--- Text excerpt Enclosed Below ---

The story behind the $10 million investment that’s launching Roadie, which is unveiling its Uber-like marketplace for the shipping industry today, begins with a shipment of broken tiles.
Serial entrepreneur Marc Gorlin was heading down from Atlanta to his place in Perdido Key, Fla. to oversee some work being done on the bathroom of his condo there, when he got the call from the guy doing his tile work.
“This tile is broken as shit,” Gorlin recalls “Glenn the tile guy” telling him. Replacement tiles would take an extra three days to ship down to Fla. from their source in Birmingham, Al., extending the job and costing Gorlin another day of work.
It was there on the overpass of I-65 heading out of Montgomery, Al. that Gorlin had the idea for what would become Roadie, a company angling to disrupt the $90 billion shipping industry in the U.S.
“I think to myself… somebody is leaving Birmingham right now and heading to Florida,” Gorlin remembers. That person, would probably be willing to pick up some tile and drop it off at Perdido Key for the promise of a little extra money, especially since they’d be making the trip anyway, he reasoned. And so, Roadie was born.

--- End of Enclosed Text excerpt ---
--- Source material Enclosed Below ---

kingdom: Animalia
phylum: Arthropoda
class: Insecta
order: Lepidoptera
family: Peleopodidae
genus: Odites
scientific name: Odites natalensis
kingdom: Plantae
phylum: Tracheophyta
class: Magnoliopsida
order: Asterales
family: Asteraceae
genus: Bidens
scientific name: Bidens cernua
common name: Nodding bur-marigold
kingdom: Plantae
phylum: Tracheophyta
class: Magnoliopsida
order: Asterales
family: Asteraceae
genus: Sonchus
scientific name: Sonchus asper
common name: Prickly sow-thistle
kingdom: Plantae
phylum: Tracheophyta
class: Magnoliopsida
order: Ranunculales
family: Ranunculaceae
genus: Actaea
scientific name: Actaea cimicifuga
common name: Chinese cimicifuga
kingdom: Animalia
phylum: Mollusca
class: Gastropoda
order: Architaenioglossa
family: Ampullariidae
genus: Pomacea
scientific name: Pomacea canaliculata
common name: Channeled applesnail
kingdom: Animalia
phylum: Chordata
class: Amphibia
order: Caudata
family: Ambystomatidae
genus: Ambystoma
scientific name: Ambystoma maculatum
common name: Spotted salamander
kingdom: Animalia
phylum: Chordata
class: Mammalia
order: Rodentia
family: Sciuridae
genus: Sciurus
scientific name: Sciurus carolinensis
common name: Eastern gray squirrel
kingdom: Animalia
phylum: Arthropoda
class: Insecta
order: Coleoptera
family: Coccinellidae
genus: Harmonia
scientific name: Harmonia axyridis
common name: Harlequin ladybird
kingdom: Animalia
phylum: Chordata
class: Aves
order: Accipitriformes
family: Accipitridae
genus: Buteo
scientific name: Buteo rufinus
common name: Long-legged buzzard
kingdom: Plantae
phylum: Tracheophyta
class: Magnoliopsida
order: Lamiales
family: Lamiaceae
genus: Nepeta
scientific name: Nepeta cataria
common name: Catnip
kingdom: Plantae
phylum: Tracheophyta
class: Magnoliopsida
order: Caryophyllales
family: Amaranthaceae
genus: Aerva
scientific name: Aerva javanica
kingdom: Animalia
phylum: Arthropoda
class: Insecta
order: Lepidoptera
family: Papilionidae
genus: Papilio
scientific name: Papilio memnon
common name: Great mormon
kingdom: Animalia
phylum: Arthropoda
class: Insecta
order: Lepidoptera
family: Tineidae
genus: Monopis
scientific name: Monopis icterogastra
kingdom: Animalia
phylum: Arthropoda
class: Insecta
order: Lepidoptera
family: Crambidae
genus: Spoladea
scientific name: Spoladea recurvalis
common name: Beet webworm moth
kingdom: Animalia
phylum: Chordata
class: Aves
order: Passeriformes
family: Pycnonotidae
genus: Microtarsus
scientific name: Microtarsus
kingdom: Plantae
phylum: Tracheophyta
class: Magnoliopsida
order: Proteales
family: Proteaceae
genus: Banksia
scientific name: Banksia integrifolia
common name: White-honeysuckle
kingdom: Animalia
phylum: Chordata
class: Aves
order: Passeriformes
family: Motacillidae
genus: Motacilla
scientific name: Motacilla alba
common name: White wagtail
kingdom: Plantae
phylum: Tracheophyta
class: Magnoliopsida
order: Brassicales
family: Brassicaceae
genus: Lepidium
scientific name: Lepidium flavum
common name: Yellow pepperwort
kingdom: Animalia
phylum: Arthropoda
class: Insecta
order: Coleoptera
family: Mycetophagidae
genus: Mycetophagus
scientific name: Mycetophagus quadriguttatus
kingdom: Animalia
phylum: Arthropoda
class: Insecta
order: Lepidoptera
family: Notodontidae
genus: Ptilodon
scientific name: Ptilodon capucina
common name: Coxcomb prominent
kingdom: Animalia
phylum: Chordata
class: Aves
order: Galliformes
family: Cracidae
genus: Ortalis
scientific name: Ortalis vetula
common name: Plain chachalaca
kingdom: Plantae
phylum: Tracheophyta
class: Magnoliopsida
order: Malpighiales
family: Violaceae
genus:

--- End of Enclosed Source material ---

Activities →
• a. Translate this sentence from the Roadie article into Spanish: "It was there on the overpass of I-65 heading out of Montgomery, Al. that Gorlin had the idea for what would become Roadie, a company angling to disrupt the $90 billion shipping industry in the U.S."
• b. According to the Roadie article, how much extra time would replacement tiles take to ship from Birmingham to Florida?
• c. Carry the Roadie article forward from its final sentence.

Responses in order →
• a. Fue allí, en el paso elevado de la I-65 saliendo de Montgomery, Al., donde Gorlin tuvo la idea de lo que se convertiría en Roadie, una empresa que aspira a revolucionar la industria de envíos de 90.000 millones de dólares en Estados Unidos.

• b. An extra three days.

• c.
“There’s somebody leaving everywhere going everywhere all the time,” says Gorlin. “There’s this massive heat map that’s hidden under our feet that Roadie is going to reveal.”
The company’s business model has attracted high powered investors including TomorrowVentures, the investment shop from former Google chief executive Eric Schmidt; the investment arm of shipping giant UPS, UPS Strategic Enterprise Fund, and the Mellon Group.
The round was actually led by individual investor Warren Stephens, the chairman and chief executive of boutique investment bank Stephens Inc., with additional participation from the Guggenheim Partners executive chairman Alan Schwartz, and Square co-founder, Jim McKelvey.
Stephens and UPS were actually previous investors in Gorlin’s last business, the online lending company, Kabbage.
“It’s a win-win for everyone because consumers get their items delivered more efficiently using excess cargo capacity already on the road, and drivers get extra cash and other benefits in return for helping someone out,” said Court Coursey, a managing partner of TomorrowVentures who led the firm’s investment in Roadie.
The Atlanta-based Roadie has been steadily building up its market throughout the Southeastern U.S. since last summer and continued guerrilla marketing its service — initially to college students in the fall. Representatives would head to football games, festivals and other events, to drum up interest in the service prior to its official launch.
Gorlin now claims that there are roughly 115,000 people who have already applied to be Roadie drivers. “There are literally over 70,000 people with a Roadie t-shirt in their laundry bag, for an app that’s just launching,” he says. The company also has 250 people who have beta-tested the service.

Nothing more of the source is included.